Commissioners expected to get details on ABC finances today

Published 12:00 am Tuesday, December 1, 2009

By Jessie Burchette
jburchette@salisburypost.com
Rowan-Kannapolis ABC system records on salaries and credit cards will be delivered to county commissioners today.
Terry Osborne, general manager of the Alcoholic Beverage Control system, said Wednesday it was never his intent to withhold the records from commissioners, but a matter of having time to get the material together.
On Monday, the Rowan County Board of Commissioners voted unanimously to delay a presentation by the ABC Board on its operations until the requested records are produced.
Osborne also backed away from his assertion that he could not provide the records until instructed to by his board. Osborne said he meant to say he needed to tell them about the request.
The Salisbury Post has also requested the records, along with additional information on ABC spending. Osborne said that information will also be provided.
Also on Wednesday, John Hudson, attorney for the ABC Board, contacted County Attorney Jay Dees to ask for a special meeting with the Board of Commissioners. He said two of the three ABC Board members will be out of town on June 1, the date of the next regular commissioners’ meeting.
Carl Ford, commissioners chairman, said Wednesday he doesn’t plan to call a special meeting. Ford said the board already has budget workshops and other committee sessions upcoming in the next week.
Ford and other commissioners met individually Wednesday with Ken Argo, the Kannapolis member of the ABC Board.
Argo said Wednesday evening he asked for the meetings to get acquainted with the commissioners. He said he regretted that the ABC board wasn’t able to make its presentation Monday night.

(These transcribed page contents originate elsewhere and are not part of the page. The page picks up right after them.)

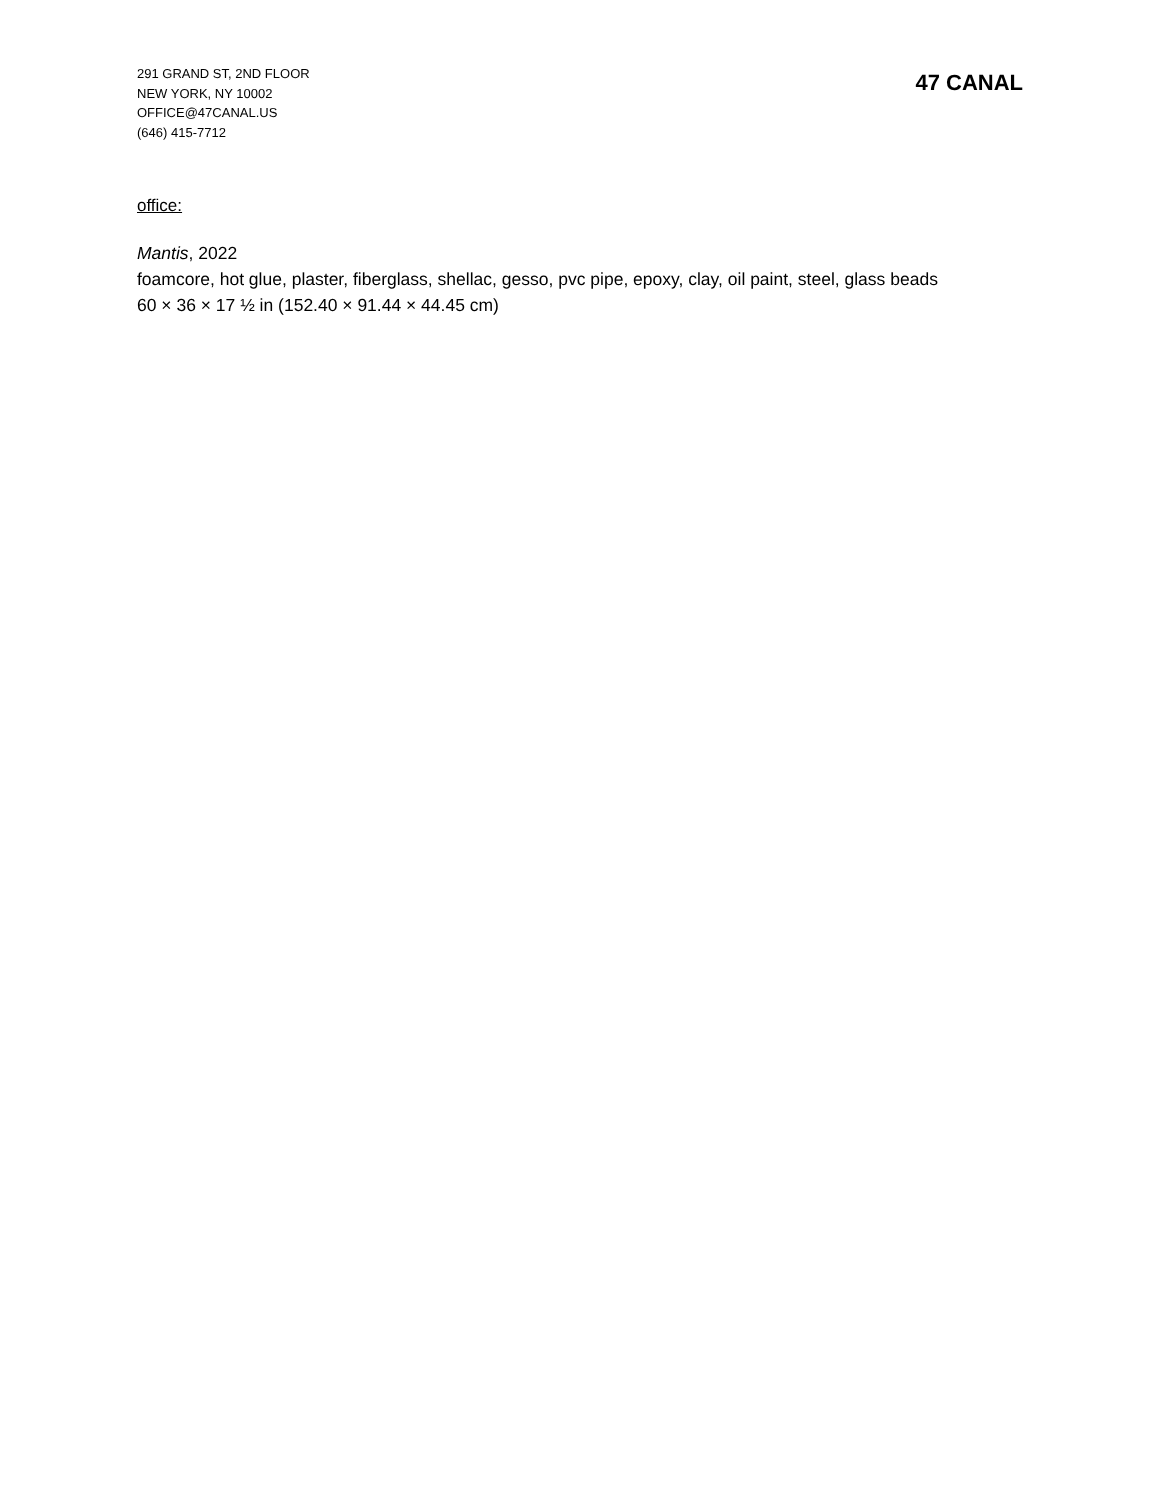291 GRAND ST, 2ND FLOOR
NEW YORK, NY 10002
OFFICE@47CANAL.US
(646) 415-7712
47 CANAL
office:
Mantis, 2022
foamcore, hot glue, plaster, fiberglass, shellac, gesso, pvc pipe, epoxy, clay, oil paint, steel, glass beads
60 × 36 × 17 ½ in (152.40 × 91.44 × 44.45 cm)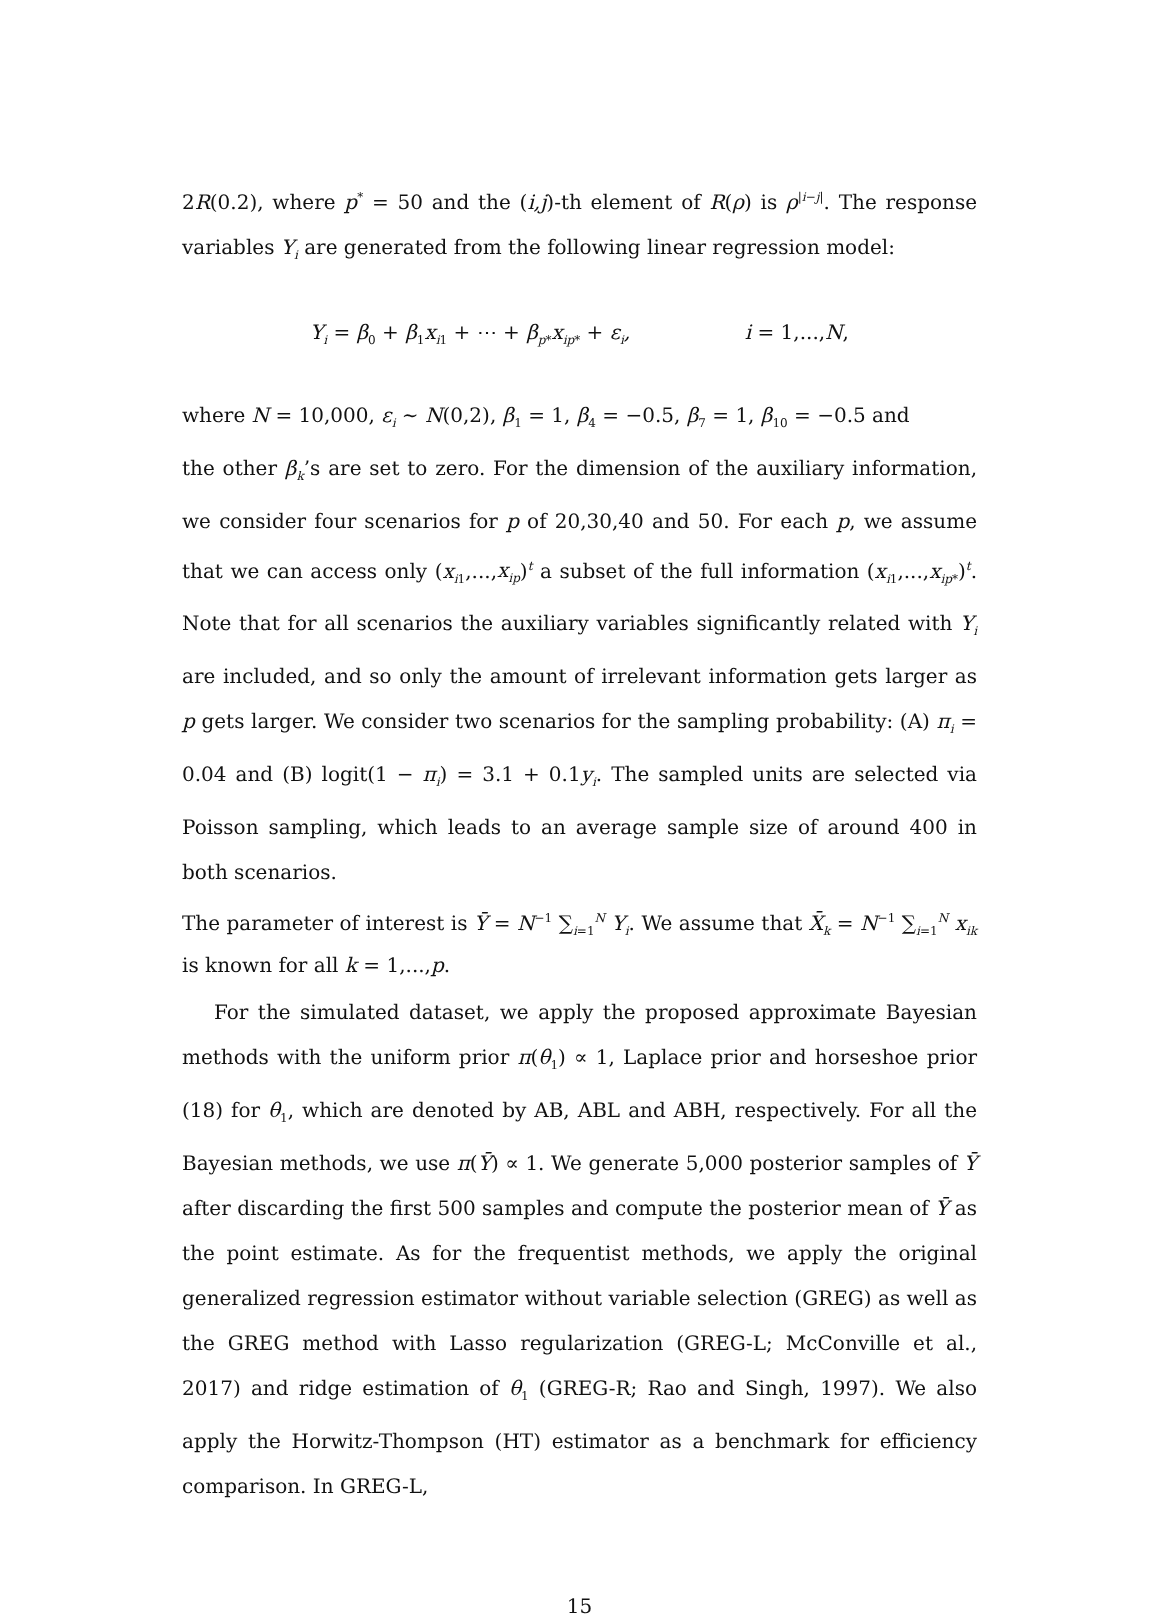2R(0.2), where p<sup>*</sup> = 50 and the (i,j)-th element of R(ρ) is ρ<sup>|i−j|</sup>. The response variables Y<sub>i</sub> are generated from the following linear regression model:
Y<sub>i</sub> = β<sub>0</sub> + β<sub>1</sub>x<sub>i1</sub> + ⋯ + β<sub>p*</sub>x<sub>ip*</sub> + ε<sub>i</sub>, i = 1,...,N,
where N = 10,000, ε<sub>i</sub> ∼ N(0,2), β<sub>1</sub> = 1, β<sub>4</sub> = −0.5, β<sub>7</sub> = 1, β<sub>10</sub> = −0.5 and
the other β<sub>k</sub>’s are set to zero. For the dimension of the auxiliary information, we consider four scenarios for p of 20,30,40 and 50. For each p, we assume that we can access only (x<sub>i1</sub>,...,x<sub>ip</sub>)<sup>t</sup> a subset of the full information (x<sub>i1</sub>,...,x<sub>ip*</sub>)<sup>t</sup>. Note that for all scenarios the auxiliary variables significantly related with Y<sub>i</sub> are included, and so only the amount of irrelevant information gets larger as p gets larger. We consider two scenarios for the sampling probability: (A) π<sub>i</sub> = 0.04 and (B) logit(1 − π<sub>i</sub>) = 3.1 + 0.1y<sub>i</sub>. The sampled units are selected via Poisson sampling, which leads to an average sample size of around 400 in both scenarios.
The parameter of interest is Ȳ = N<sup>−1</sup> ∑<sub>i=1</sub><sup>N</sup> Y<sub>i</sub>. We assume that X̄<sub>k</sub> = N<sup>−1</sup> ∑<sub>i=1</sub><sup>N</sup> x<sub>ik</sub> is known for all k = 1,...,p.
For the simulated dataset, we apply the proposed approximate Bayesian methods with the uniform prior π(θ<sub>1</sub>) ∝ 1, Laplace prior and horseshoe prior (18) for θ<sub>1</sub>, which are denoted by AB, ABL and ABH, respectively. For all the Bayesian methods, we use π(Ȳ) ∝ 1. We generate 5,000 posterior samples of Ȳ after discarding the first 500 samples and compute the posterior mean of Ȳ as the point estimate. As for the frequentist methods, we apply the original generalized regression estimator without variable selection (GREG) as well as the GREG method with Lasso regularization (GREG-L; McConville et al., 2017) and ridge estimation of θ<sub>1</sub> (GREG-R; Rao and Singh, 1997). We also apply the Horwitz-Thompson (HT) estimator as a benchmark for efficiency comparison. In GREG-L,
15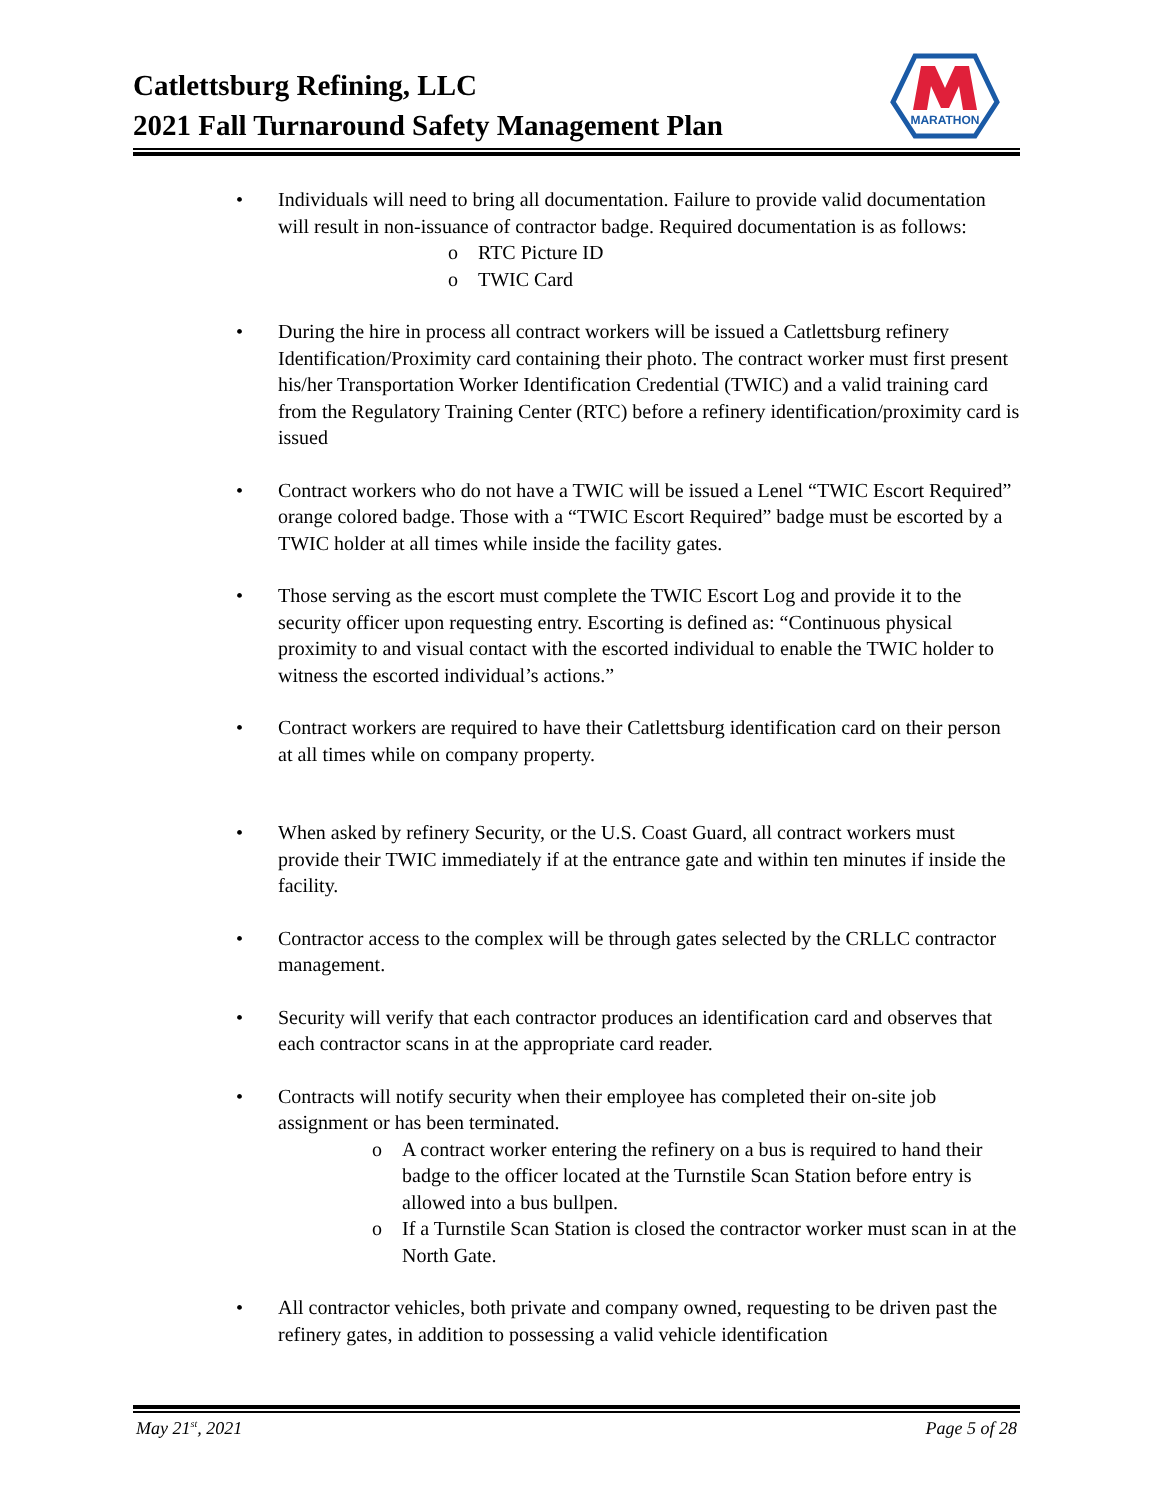Catlettsburg Refining, LLC
2021 Fall Turnaround Safety Management Plan
MARATHON
• Individuals will need to bring all documentation. Failure to provide valid documentation will result in non-issuance of contractor badge. Required documentation is as follows:
o RTC Picture ID
o TWIC Card
• During the hire in process all contract workers will be issued a Catlettsburg refinery Identification/Proximity card containing their photo. The contract worker must first present his/her Transportation Worker Identification Credential (TWIC) and a valid training card from the Regulatory Training Center (RTC) before a refinery identification/proximity card is issued
• Contract workers who do not have a TWIC will be issued a Lenel “TWIC Escort Required” orange colored badge. Those with a “TWIC Escort Required” badge must be escorted by a TWIC holder at all times while inside the facility gates.
• Those serving as the escort must complete the TWIC Escort Log and provide it to the security officer upon requesting entry. Escorting is defined as: “Continuous physical proximity to and visual contact with the escorted individual to enable the TWIC holder to witness the escorted individual’s actions.”
• Contract workers are required to have their Catlettsburg identification card on their person at all times while on company property.
• When asked by refinery Security, or the U.S. Coast Guard, all contract workers must provide their TWIC immediately if at the entrance gate and within ten minutes if inside the facility.
• Contractor access to the complex will be through gates selected by the CRLLC contractor management.
• Security will verify that each contractor produces an identification card and observes that each contractor scans in at the appropriate card reader.
• Contracts will notify security when their employee has completed their on-site job assignment or has been terminated.
o A contract worker entering the refinery on a bus is required to hand their badge to the officer located at the Turnstile Scan Station before entry is allowed into a bus bullpen.
o If a Turnstile Scan Station is closed the contractor worker must scan in at the North Gate.
• All contractor vehicles, both private and company owned, requesting to be driven past the refinery gates, in addition to possessing a valid vehicle identification
May 21<sup>st</sup>, 2021 Page 5 of 28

Argo also said he wasn’t aware of the records request until shortly before the commissioners’ meeting Monday night.
After leaving the meeting, he said, the board members discussed the situation. “They told us to let the lawyers talk to the lawyers,” Argo said.
Over the past several weeks, Commissioner Tina Hall, the county’s liaison to the ABC board, had sought agreement to have an efficiency committee from the state ABC office review operations in an effort to increase profits and distributions to the county and municipalities.
Last month, the ABC Board voted unanimously against seeking an efficiency study.
When Hall raised the efficiency review issue with commissioners at the May 4 meeting, a majority of the board preferred to hear from the ABC Board on its operations and reasons for sparse profits.
During the 1990s, the system turned over annual amounts ranging from $159,000 to $372,000 for distribution. Since 2000, the ABC system had no distributions two years and payments of $10,000 each for two years. The largest distribution in the past nine years came in 2000 with $89,000.
Commissioners agreed to hear the presentation at the May 18 meeting. On May 12, the clerk to the board sent a request to Osborne for the salary of each employee, any raises or bonuses paid in the last two years and a detailed accounting of any and all credit card statements for the past two years.
Dees, the county’s attorney, said in an e-mail all the information sought is public and anyone can request the records.
Gus Andrews, an ABC board member, told commissioners Monday night that by law they had to provide some of the records, but not others.